In the middle of the breakfast table there was a woven bread-basket lined with a napkin decorated with Christmas angels. They were holding trumpets and twigs of mistletoe protectively in front of their willies. Even if you held the napkin up to the light of the bulb you couldn’t see what they looked like – my guess was rolled-up slices of luncheon meat. Mum had arranged the bread neatly on the napkin: white, wholemeal with poppy seeds, and currant loaf. She’d used a sieve to carefully sprinkle icing sugar onto the crispy back of the loaf, like the first light snow that had fallen onto the backs of the blazed cows in the meadow before we drove them inside. The bread-bag’s plastic clip was kept on top of the biscuit tin: we’d lose it otherwise and Mum didn’t like the look of a knot in a plastic bag.

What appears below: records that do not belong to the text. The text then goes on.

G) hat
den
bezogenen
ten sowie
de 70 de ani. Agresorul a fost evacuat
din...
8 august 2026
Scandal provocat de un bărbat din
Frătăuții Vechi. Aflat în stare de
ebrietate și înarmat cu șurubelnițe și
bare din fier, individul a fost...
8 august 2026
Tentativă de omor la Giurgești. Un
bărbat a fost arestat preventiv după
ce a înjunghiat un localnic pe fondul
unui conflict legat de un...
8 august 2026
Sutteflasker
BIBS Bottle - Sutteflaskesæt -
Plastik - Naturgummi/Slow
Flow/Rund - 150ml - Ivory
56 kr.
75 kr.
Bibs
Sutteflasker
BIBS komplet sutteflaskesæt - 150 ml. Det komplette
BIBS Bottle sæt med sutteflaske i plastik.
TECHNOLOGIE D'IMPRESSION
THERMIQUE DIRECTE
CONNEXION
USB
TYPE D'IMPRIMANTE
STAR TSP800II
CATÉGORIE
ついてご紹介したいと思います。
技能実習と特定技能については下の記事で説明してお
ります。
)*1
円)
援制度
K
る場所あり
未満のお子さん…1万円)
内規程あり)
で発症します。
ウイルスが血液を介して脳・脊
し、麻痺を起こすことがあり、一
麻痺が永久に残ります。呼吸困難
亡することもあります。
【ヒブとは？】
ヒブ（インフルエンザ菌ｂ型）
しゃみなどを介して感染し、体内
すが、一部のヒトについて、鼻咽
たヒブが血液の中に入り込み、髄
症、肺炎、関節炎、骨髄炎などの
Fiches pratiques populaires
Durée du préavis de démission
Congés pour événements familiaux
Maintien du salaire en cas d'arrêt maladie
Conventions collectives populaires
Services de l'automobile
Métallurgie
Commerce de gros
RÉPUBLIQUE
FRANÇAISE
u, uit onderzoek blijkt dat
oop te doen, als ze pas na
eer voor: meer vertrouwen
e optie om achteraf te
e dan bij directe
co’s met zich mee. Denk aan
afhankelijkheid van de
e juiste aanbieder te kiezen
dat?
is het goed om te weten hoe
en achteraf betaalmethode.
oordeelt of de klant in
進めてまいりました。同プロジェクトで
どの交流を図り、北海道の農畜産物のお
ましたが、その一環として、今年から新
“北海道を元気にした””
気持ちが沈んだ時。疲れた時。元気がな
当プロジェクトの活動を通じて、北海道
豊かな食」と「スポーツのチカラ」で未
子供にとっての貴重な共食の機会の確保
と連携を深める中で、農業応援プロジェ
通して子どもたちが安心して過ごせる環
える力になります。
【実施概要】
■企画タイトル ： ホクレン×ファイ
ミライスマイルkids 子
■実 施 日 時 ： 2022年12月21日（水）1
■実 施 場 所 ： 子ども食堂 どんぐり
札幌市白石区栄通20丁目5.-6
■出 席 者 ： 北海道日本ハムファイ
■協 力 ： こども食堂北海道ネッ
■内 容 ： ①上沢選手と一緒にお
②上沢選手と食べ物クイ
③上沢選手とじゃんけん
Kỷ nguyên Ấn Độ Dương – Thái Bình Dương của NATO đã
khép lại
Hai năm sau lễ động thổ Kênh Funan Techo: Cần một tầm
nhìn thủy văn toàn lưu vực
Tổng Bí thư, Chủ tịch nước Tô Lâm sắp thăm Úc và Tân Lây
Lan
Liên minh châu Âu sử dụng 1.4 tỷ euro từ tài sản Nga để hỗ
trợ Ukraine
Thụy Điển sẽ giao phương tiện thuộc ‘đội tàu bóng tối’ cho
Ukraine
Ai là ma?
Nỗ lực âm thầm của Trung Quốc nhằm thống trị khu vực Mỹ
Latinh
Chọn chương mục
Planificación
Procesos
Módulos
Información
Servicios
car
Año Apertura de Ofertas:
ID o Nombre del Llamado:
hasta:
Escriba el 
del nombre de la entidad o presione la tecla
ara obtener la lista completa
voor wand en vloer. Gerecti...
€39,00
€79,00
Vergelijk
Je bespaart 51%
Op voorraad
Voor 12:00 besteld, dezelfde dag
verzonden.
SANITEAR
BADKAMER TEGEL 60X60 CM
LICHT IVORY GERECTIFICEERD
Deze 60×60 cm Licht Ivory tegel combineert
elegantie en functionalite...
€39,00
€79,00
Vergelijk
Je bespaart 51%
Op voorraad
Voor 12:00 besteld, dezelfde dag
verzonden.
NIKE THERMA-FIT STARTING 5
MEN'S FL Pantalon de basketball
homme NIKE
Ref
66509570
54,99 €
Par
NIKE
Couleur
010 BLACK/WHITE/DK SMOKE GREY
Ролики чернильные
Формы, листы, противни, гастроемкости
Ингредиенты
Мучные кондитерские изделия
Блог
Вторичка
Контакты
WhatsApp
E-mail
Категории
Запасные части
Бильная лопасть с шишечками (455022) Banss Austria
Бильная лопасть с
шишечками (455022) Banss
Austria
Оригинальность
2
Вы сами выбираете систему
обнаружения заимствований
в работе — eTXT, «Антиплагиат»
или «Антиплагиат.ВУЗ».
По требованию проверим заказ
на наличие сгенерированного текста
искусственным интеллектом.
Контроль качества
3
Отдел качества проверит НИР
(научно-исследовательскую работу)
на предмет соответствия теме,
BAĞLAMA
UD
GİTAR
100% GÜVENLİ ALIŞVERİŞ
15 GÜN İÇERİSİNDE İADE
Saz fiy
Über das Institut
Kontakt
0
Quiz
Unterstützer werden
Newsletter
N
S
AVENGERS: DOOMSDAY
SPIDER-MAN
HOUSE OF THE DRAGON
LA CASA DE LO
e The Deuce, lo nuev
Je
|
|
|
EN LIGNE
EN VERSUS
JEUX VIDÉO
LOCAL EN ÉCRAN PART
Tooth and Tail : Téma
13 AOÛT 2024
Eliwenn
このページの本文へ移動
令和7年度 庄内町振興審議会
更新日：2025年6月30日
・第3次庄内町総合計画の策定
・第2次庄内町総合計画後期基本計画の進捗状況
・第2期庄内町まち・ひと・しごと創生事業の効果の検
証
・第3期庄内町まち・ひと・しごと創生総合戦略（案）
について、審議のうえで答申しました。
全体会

‘Meat or cheese first before you go for the sweet stuff,’ she’d always say. This was the rule and it would make us big and strong, as big as the giant Goliath and as strong as Samson in the Bible. We always had to drink a large glass of fresh milk as well; it had usually been out of the tank for a couple of hours and was lukewarm, and sometimes there was a yellowish layer of cream that stuck to the top of your mouth if you drank too slowly. The best thing was to gulp down the whole glass of milk with your eyes closed, something Mum called ‘irreverent’ although there’s nothing in the Bible about drinking milk slowly, or about eating a cow’s body. I took a slice of white bread from the basket and put it on my plate upside down so that it looked just like a pale toddler’s bum, even more convincing when partly spread with chocolate spread, which never failed to amuse me and my brothers, and they’d always say, ‘Are you arse-licking again?’